Summary and Conclusion

We explored the potential clinical utility of nine metrics derived from cerebral DTI tractography data. The validity of the metrics was evaluated in whole brain white matter and in three distinct TOIs in patients with VCI vs. healthy controls. After controlling for age, the VCI group had significantly lower metric values than the healthy controls in whole brain models and in transcallosal fibers. The metrics were not significantly different between groups in the left and right cingulum bundles, although the VCI group had lower standing on all metrics in the analysis. This study extends prior work showing that quantitative metrics can be derived from DTI tractography data that provide clinically-relevant information about the microstructural integrity of cerebral white matter. In particular, the metrics presented here provide a means for combining basic metrics that describe white matter morphology (e.g., length and number of fibers) with intra-voxel scalar anisotropy metrics while considering tracts in their entirety.

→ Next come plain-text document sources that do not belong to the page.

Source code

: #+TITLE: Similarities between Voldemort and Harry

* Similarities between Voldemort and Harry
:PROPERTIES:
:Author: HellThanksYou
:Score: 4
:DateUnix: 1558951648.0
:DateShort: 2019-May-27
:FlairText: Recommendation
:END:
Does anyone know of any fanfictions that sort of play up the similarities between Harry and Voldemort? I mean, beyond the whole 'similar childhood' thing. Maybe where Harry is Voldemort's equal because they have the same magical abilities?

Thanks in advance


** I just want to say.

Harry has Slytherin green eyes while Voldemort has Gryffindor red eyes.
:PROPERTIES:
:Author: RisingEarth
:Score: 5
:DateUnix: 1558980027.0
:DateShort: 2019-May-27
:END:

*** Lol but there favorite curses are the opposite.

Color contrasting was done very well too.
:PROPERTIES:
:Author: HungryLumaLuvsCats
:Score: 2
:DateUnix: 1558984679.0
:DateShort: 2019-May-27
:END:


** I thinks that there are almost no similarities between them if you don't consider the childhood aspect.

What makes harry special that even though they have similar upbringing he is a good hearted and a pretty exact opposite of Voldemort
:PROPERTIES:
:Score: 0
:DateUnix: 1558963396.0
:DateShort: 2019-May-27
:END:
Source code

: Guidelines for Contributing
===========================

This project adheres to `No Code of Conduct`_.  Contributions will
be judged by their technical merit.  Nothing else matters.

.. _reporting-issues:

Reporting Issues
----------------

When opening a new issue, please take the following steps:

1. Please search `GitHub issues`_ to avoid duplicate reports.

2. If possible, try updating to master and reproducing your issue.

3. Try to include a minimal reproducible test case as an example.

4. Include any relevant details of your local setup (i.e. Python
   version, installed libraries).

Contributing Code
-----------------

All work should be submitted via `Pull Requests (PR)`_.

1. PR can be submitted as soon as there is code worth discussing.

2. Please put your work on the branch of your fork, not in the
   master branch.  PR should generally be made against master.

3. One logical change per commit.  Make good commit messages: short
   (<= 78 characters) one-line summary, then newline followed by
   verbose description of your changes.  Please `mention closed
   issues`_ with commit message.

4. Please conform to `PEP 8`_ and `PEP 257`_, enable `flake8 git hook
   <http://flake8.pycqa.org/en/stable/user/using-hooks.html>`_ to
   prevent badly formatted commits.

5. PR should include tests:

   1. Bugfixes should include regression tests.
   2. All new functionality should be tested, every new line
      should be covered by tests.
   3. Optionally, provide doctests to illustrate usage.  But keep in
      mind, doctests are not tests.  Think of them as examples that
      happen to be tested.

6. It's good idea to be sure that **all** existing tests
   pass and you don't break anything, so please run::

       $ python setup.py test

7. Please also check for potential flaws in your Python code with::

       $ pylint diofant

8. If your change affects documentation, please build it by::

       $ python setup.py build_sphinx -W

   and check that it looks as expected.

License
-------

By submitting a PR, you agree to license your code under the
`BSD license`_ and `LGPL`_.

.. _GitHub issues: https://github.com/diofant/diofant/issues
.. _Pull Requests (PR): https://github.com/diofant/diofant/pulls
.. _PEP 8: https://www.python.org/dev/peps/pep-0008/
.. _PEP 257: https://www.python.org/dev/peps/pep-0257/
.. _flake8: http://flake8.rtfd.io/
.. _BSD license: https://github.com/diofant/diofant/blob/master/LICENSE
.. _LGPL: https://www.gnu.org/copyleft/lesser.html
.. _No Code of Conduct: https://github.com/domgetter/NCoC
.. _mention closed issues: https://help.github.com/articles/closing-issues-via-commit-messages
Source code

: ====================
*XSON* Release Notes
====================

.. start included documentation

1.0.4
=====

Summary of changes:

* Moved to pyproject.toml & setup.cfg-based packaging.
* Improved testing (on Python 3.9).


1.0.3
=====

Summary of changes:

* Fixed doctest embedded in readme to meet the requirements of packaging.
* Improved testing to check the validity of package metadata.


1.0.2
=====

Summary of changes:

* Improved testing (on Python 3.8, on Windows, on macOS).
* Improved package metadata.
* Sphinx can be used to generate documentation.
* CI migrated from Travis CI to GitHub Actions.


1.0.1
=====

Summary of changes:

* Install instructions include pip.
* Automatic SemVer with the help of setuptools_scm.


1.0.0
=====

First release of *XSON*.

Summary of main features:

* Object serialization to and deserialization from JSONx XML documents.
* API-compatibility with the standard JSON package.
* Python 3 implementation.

The metrics can be used in whole brain models of white matter connectivity or in specific white matter pathways. A potential strength of our approach is that since the models are defined in a 3D environment, TOI selection can occur on a dataset-by-dataset basis so that the unique individual variability in white matter bundle shape considered in its entirety can be persevered - information that may be lost with sophisticated image registration to a common template. Quantitative tractography metrics are potentially a powerful alternative to the non-tractography scalar-based approaches to DTI analysis commonly used clinical studies and provide researchers with robust and conceptually valid tools for assessing the structural integrity of specific white matter pathways.

Table 5.

Partial correlations (controlled for age) between nine metrics and cognitive tests in whole brain TOI (whole sample, n = 32)

	Cognitive Test
Metric	TMT-A	TMT-B	BNT
NS	−.41*	−.38*	.02
NNS	−.42*	−.41*	.03
TL	−.39*	−.42*	.17
ATL	−.28	−.38	.35
NTL	−.37*	−.43*	.19
TWLCL	−.41*	−.45**	.19
NTWLCL	−.39*	−.45**	.21
TWLFA	−.41*	−.44*	.17
NTWLFA	−.39*	−.45**	.19
Average FA	−.40*	−.33	−.08

^*.05 ≤ p .02

^**p = .01

NOTE: TMT-A = Trail Making Test part A (a test of psychomotor processing speed); TMT-B = Trail Making Test part B (a test of executive function, cognitive set switching); BNT = Boston Naming Test (a measure of confrontational naming).